カムチャツカ沖M8.7地震「津波は後から大きくなる」専門家が語る避難の注意点

30日午前、カムチャツカ半島付近を震源とするマグニチュード8.7の巨大地震が発生し、日本でも津波注意報が発表されました。この状況を受け、北海道大学地震火山研究観測センターの高橋浩晃教授が、今回の津波の特性と避難時の重要な注意点について解説しました。太平洋沿岸では、引き続き最大限の警戒が必要です。

津波の特徴と長期的な警戒の必要性

高橋教授は、今回の津波の最大の特徴として「波が長く続くこと、そして第一波よりも後続の波の方が大きくなる傾向がある」点を挙げました。過去の事例として、1952年に今回と同じカムチャツカ沖で発生した地震では、第一波から9~10時間後に最も大きな波が北海道釧路に到達したと指摘。このため、津波注意報が解除された後も、今しばらくは警戒を続ける必要があると強調しました。

注意報発令時の危険性と熱中症対策

「津波注意報であっても危険性は高い」と高橋教授は警鐘を鳴らします。特に夏休み期間中は、海水浴や夜釣りなどで海岸や港の防波堤に近づく人が増えるため、絶対に近づかないよう強く呼びかけました。さらに、避難生活における健康管理についても言及し、「熱中症対策は特に重要だ」と強調。こまめな水分補給を心がけ、避難所では高齢者など体調を崩しやすい人々に対し、周囲が注意深く気を配り、積極的に声かけをするよう促しました。

夜間避難と車中泊のリスク

夜間に津波警報・注意報が発表された場合の避難については、「現在住んでいる自治体が避難を呼びかけている場合は、暗くなってからでも避難を検討してほしい」と高橋教授は述べました。一方で、「自治体から避難指示が出ていない場所については、夜間に無理して避難する必要はない。暗闇の中での避難は非常に危険が伴う」と、状況に応じた冷静な判断の重要性を示しました。また、車中泊での避難を選択するケースが増える中、狭い車内で長時間同じ姿勢でいることで発生する「エコノミー症候群」への注意も促しました。これを防ぐため、定期的な水分摂取と、1時間に1回程度の簡単な運動を推奨しています。
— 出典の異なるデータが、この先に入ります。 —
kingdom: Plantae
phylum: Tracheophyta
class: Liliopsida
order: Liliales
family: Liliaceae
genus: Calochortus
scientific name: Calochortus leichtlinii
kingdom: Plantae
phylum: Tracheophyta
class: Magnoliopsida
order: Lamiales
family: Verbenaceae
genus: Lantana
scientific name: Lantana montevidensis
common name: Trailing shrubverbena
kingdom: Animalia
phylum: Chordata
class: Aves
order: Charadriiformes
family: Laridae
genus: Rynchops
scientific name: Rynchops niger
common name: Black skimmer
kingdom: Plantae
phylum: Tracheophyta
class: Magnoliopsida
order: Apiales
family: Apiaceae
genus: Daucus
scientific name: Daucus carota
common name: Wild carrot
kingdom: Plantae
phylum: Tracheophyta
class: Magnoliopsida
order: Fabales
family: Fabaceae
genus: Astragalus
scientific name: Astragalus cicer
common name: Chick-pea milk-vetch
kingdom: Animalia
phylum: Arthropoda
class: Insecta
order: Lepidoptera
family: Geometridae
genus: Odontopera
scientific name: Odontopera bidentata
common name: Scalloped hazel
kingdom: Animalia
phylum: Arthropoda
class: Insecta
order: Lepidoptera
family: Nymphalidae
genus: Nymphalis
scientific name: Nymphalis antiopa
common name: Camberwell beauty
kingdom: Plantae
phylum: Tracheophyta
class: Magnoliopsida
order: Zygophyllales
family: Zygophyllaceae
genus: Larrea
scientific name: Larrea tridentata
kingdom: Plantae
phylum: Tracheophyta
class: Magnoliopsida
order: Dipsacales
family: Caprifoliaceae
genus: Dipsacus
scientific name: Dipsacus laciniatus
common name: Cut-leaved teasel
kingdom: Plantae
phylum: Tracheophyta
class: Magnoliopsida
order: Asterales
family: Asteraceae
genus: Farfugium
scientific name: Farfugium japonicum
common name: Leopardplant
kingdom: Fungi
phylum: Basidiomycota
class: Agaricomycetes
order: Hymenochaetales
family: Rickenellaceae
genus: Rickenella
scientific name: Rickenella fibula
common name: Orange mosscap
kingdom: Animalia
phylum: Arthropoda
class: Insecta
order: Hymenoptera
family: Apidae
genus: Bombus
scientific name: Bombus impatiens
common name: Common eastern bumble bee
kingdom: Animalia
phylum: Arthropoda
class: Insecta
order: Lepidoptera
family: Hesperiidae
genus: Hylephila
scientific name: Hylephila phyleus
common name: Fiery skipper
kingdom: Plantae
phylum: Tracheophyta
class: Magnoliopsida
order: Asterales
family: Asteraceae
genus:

カムチャツカ沖地震後の津波警報発令中に、高台の芝生に多数の車が避難している様子カムチャツカ沖地震後の津波警報発令中に、高台の芝生に多数の車が避難している様子

カムチャツカ地域の地震活動と日本への影響

カムチャツカ地方は、日本と同様に世界的に見ても地震活動が活発な地域として知られています。高橋教授は「今回の地震のような大規模な地震が起こることは珍しいことではない」としつつも、マグニチュード8.8という規模は「東日本大震災に匹敵する、このエリアでは最大級の地震だと思われる」と説明しました。しかし、マグニチュード8クラスの余震が発生する可能性は依然としてあるため、しばらくの間はカムチャツカ付近の地震活動に注意が必要だと見解を示しました。今回の地震が日本に近い場所での地震を誘発する可能性については、「北海道の沖合は震源からかなり離れており、直接的な影響は考えにくい」としました。ただし、「北海道の沖合は今回の地震に限らず、以前からいつ超巨大な地震が起きてもおかしくない切迫した地域だと国が注意喚起している」ため、引き続きの警戒が必要だと解説しました。

今回のカムチャツカ沖地震は、改めて津波への備えと、情報に基づいた冷静な行動の重要性を示しています。特に津波の特性、避難時の熱中症対策や夜間避難のリスク、車中泊の注意点など、専門家の助言を参考に、安全確保に努めることが肝要です。